The problem:
Extract every line of the material that holds the string "right".

::: Extracted information

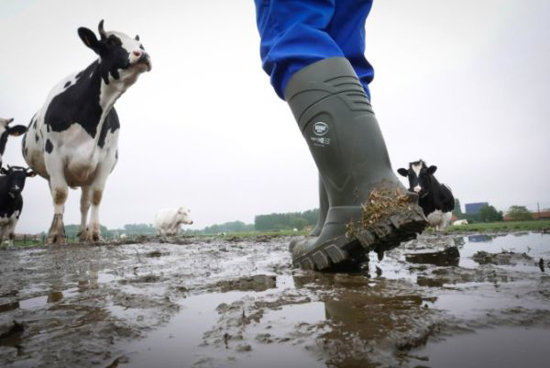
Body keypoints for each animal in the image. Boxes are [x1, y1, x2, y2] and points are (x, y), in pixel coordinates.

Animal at [21, 20, 152, 244]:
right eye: (110, 42)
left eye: (140, 45)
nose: (142, 55)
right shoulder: (53, 155)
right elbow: (60, 194)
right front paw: (56, 235)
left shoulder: (105, 159)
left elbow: (96, 196)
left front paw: (95, 234)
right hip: (50, 173)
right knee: (59, 198)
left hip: (85, 176)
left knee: (84, 203)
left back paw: (83, 233)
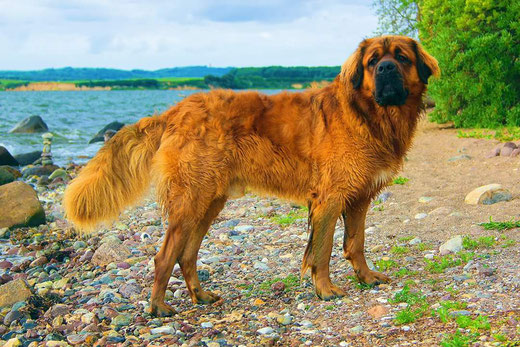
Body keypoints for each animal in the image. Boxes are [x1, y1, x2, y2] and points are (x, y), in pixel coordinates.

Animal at [64, 36, 438, 318]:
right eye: (373, 61)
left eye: (401, 58)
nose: (386, 68)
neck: (370, 114)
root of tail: (176, 109)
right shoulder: (330, 198)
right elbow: (322, 249)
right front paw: (325, 289)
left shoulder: (359, 196)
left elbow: (355, 243)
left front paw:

::::::

Response box:
right eye: (110, 42)
right shoulder: (53, 155)
right elbow: (60, 194)
right front paw: (56, 235)
right hip: (50, 173)
right knee: (59, 198)
right eye: (373, 61)
right shoulder: (330, 198)
right elbow: (322, 249)
right front paw: (325, 289)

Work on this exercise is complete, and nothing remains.